- [Document text]:
---------------

Britney Spears. Click image to expand.There was a poetic justice in the recent charging of Melrose Place star Heather Locklear on one misdemeanor count of driving under the influence of drugs (the legal sort, but the law is rightfully blind when it comes to operating a motor vehicle). The traffic stop, which happened nearly a year ago, was generated by a tip to the California Highway Patrol from a "former US Weekly reporter." It seems cringingly appropriate that someone from the magazine that brought us "Stars, They're Just Like Us!" should have brought a celebrity down to earthly mug-shot justice—and is it just me, or does the work of the Santa Barbara PD in-house photographer have a rather ethereal beauty?

Heather's misfortune brought to light, yet again, the curious cultural construct of the "celebrity driver." Granted, things have slowed a bit since the tumultuous Year of the Celebrity DUI—2006—when it seemed as if any starlet worth her salt was found operating under the influence and driving on a suspended license. And the world is still gasping at the moving violations of Britney Spears—whose most creative act of 2006 was to cruise around with her infant son on her lap. Yet the questions are still with us: Why has celebrity driver become such a meaningful pair of words? And what does our fascination with bad celebrity drivers reveal about ourselves?

Mere logistics explain a lot. Most celebrities live in Southern California, a region that has brought us everything from drive-in churches to drive-up voting, and they naturally spend an inordinate amount of time in their cars. Research has shown that the more miles one travels, the higher one's "exposure" to risk becomes. There are simply more chances to get into trouble. Exposure is an interesting word in the celebrity context, for in driving, celebrities not only expose themselves to risk but expose themselves to the general public and the paparazzi—who stake out driveways, the threshold to public life in Los Angeles. At the destination, the vulnerability comes in the parking lot, so it's no surprise that valet parkers supplement their income with tips … to photographers.

Traffic is a ruthlessly democratic environment; you can drive a $300,000 Maybach with high-luster leather seats and still sit in the same congestion, still get cut off by a 1983 Corolla with a "Visualize Whirled Peas" bumper sticker, still hit the same pothole, and still fall prey to the speed gun. Driving is one of the central areas of life in which celebrities, inescapably, are "like us," and, not surprisingly, the vérité photographs are often taken in traffic: waiting at a light on Melrose, pumping gas on Wilshire, pulled over for speeding on Sunset. (There was a curious denouement in this respect recently when David Beckham, flagged in his black Porsche for driving too fast, was let off with a warning by an LAPD officer, who seemingly wanted to prevent the assembling paparazzi —who themselves can provoke bad celebrity driving with their own bad driving—from causing any more traffic chaos themselves.)

---------------

- [Exercise requirements]:
1. Reproduce the passage in the article on celebrity drivers that runs from "Mere logistics explain" up to and including "tips … to photographers.".
2. Pick up the article on celebrity drivers after its final sentence and carry it forward.

- [Dataset]:

---------------

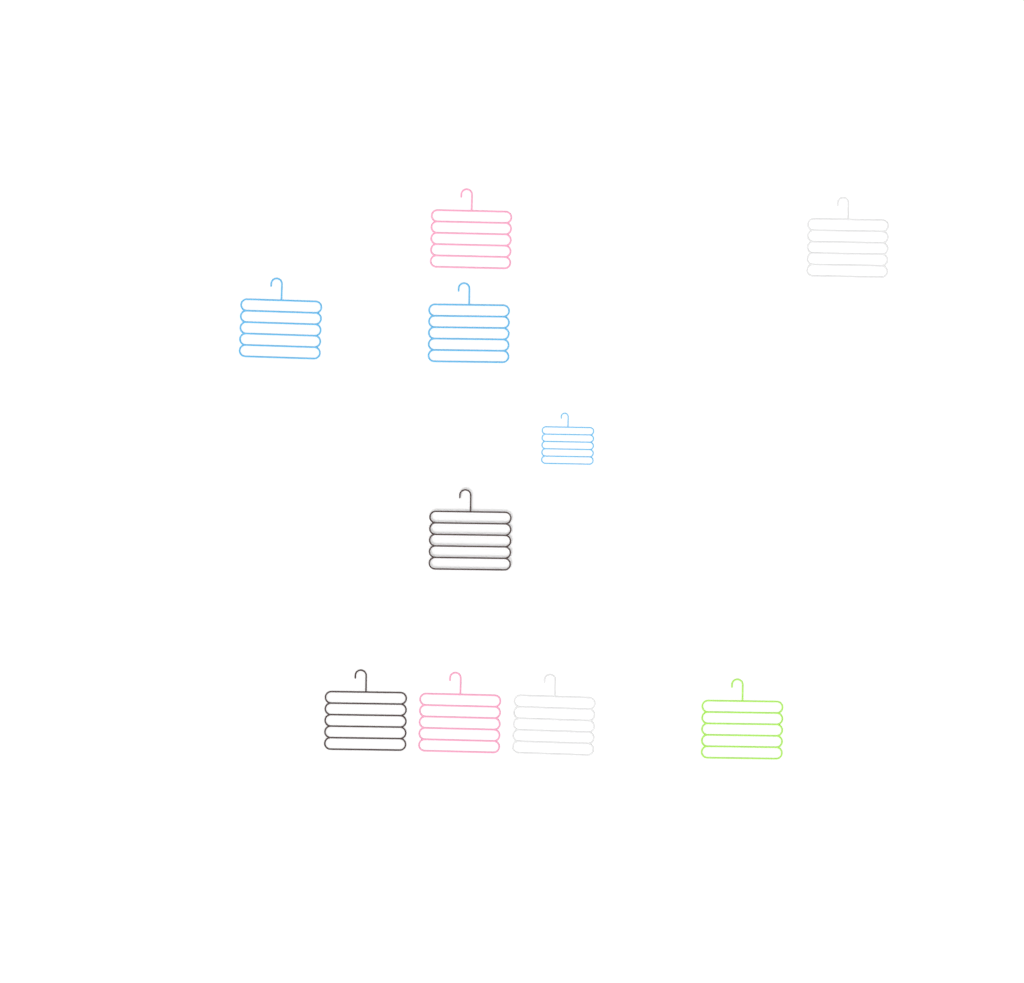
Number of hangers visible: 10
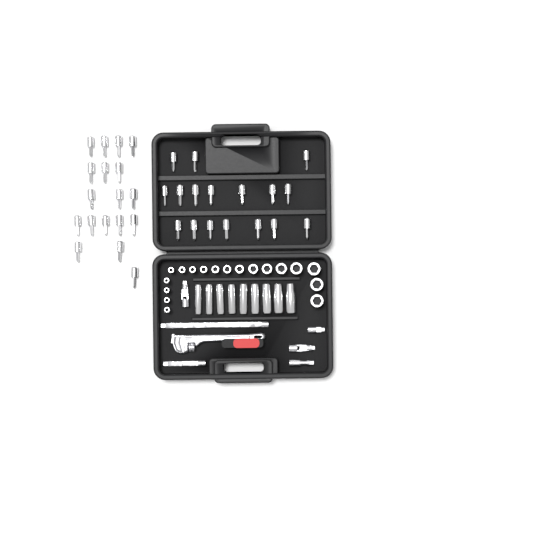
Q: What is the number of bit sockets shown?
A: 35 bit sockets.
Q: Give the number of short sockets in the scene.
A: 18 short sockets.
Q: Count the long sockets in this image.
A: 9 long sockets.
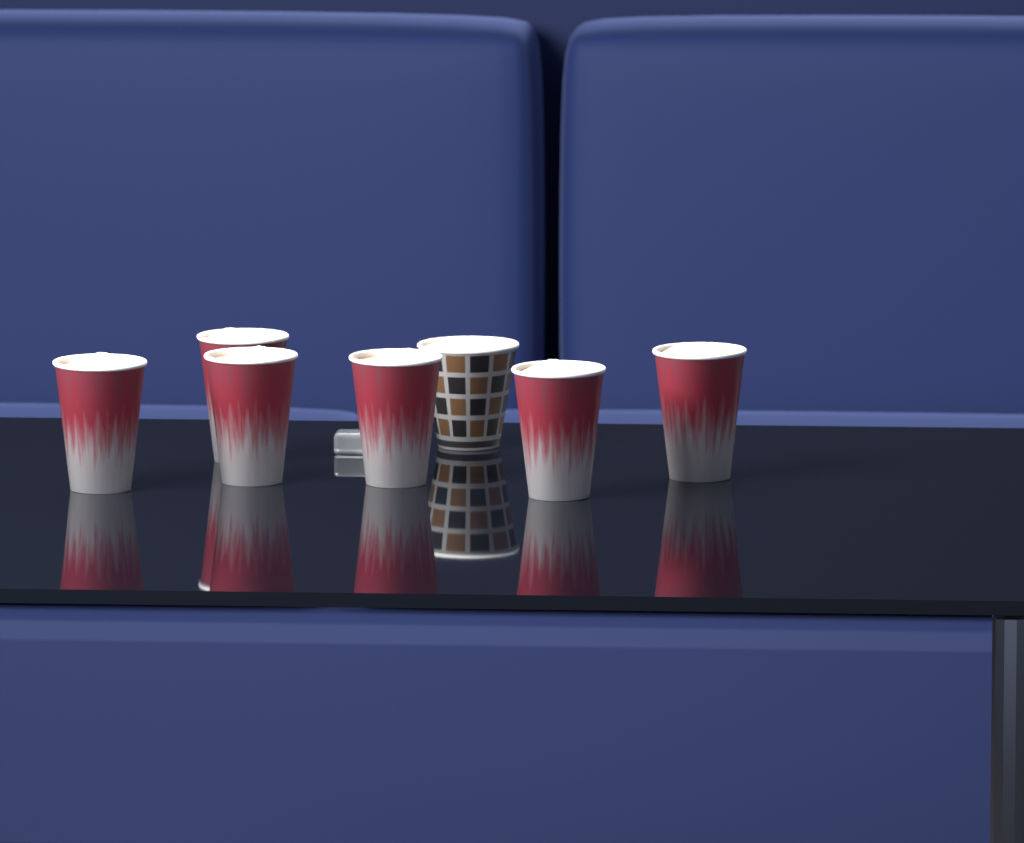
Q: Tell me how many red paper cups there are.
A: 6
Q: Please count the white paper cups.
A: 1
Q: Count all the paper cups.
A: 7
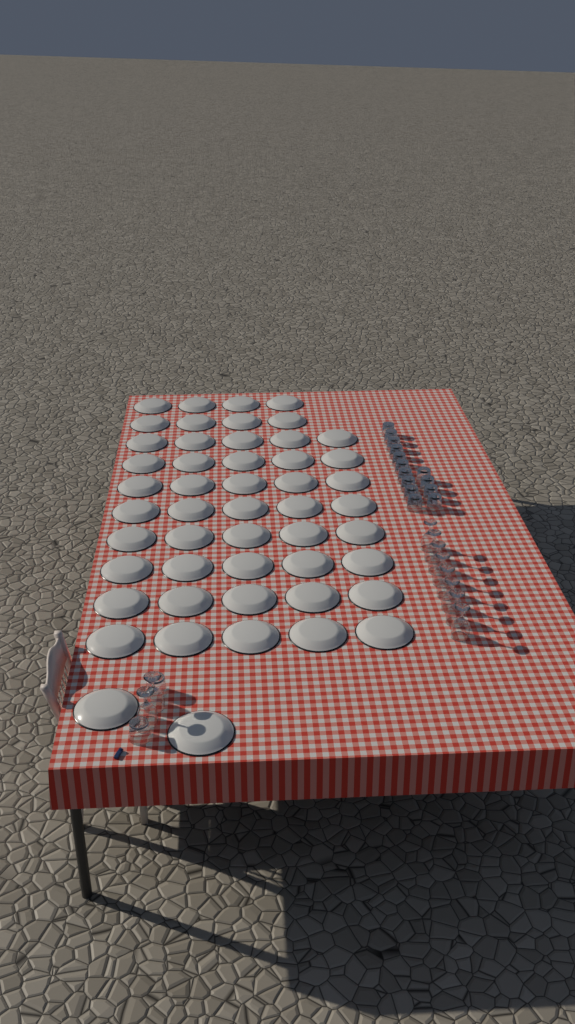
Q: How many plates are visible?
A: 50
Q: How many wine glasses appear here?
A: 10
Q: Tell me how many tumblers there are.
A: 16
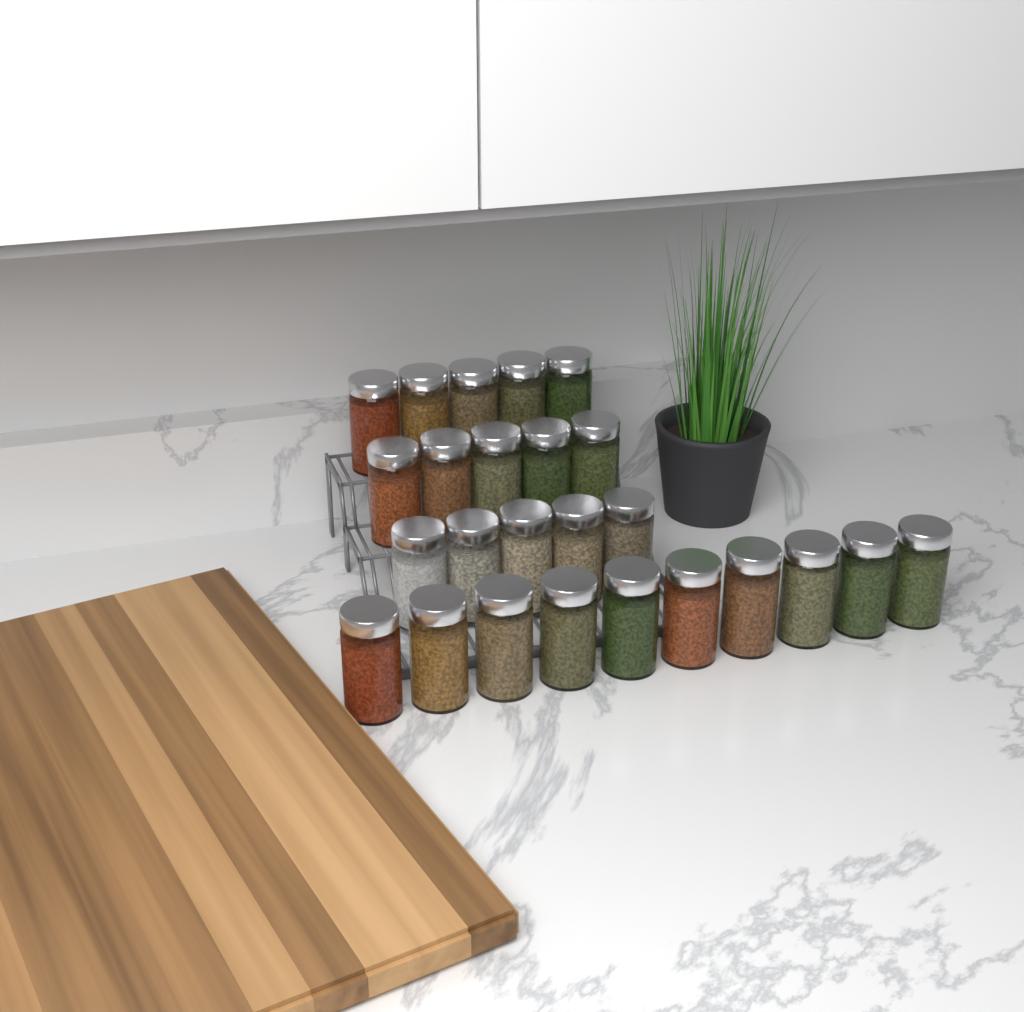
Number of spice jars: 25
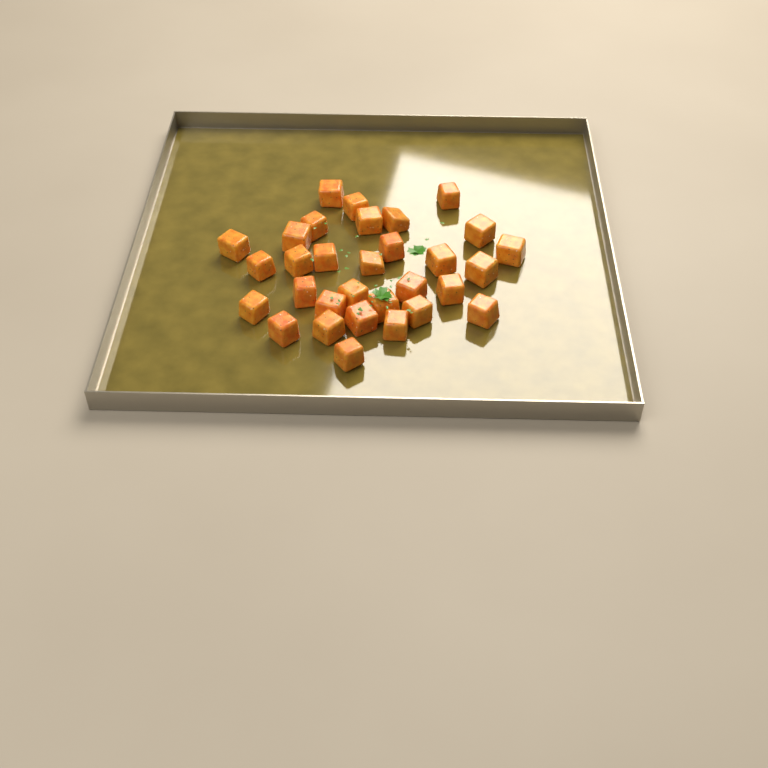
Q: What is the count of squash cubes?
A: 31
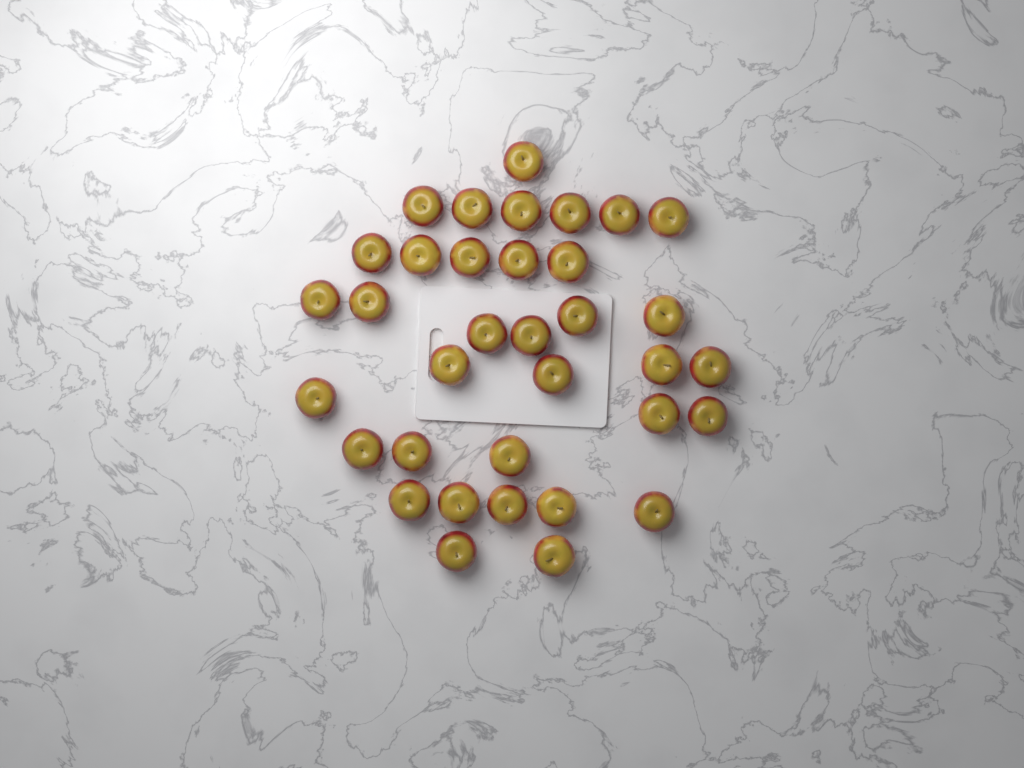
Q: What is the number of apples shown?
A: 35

---------------

- [Answers to the problems]:
1.
Mere logistics explain a lot. Most celebrities live in Southern California, a region that has brought us everything from drive-in churches to drive-up voting, and they naturally spend an inordinate amount of time in their cars. Research has shown that the more miles one travels, the higher one's "exposure" to risk becomes. There are simply more chances to get into trouble. Exposure is an interesting word in the celebrity context, for in driving, celebrities not only expose themselves to risk but expose themselves to the general public and the paparazzi—who stake out driveways, the threshold to public life in Los Angeles. At the destination, the vulnerability comes in the parking lot, so it's no surprise that valet parkers supplement their income with tips … to photographers.

2.
One wonders, given the incomes involved, why more celebrities don't simply hire drivers for their mileage-intensive nights of parties and premieres. Perhaps it's the privacy issue. (There are rumors of limo services installing cameras.) Perhaps it's because Hollywood driving itself, with its similarly motorized press corps, becomes a platform for image-making. "They don't want to spend the money to pay for a car service because they want to be photographed in their fancy cars," one "image consultant" told the Associated Press. Even arrests can be photo ops. "Paris Hilton being arrested just makes her more famous," publicist Michael Levine said after her DUI. Her agent, meanwhile, told MSNBC: "She's been known to have a drink or two."

Conversely, driving offers celebrities some illusion of normalcy. My wife, writer Jancee Dunn, once interviewed the Olsen twins. The "contrived activity" for the interview was to go shopping at a vintage clothing store. "I drove with Ashley, who could barely see over the dash of her enormous Range Rover," she recounts in her book But Enough About Me. "Ashley kept phoning her sister in her corresponding Range Rover, because the two of them weren't sure of how to get to the store." All the while, their discreet bodyguards trailed in yet another vehicle. Rather than carpool in a limo, a virtual motorcade was required. It's as if being driven by a chauffer is some relic of old Hollywood—cue the images of haughty Gloria Swanson carted around by the faithful Max (played by Erich Von Stroheim, who actually couldn't drive).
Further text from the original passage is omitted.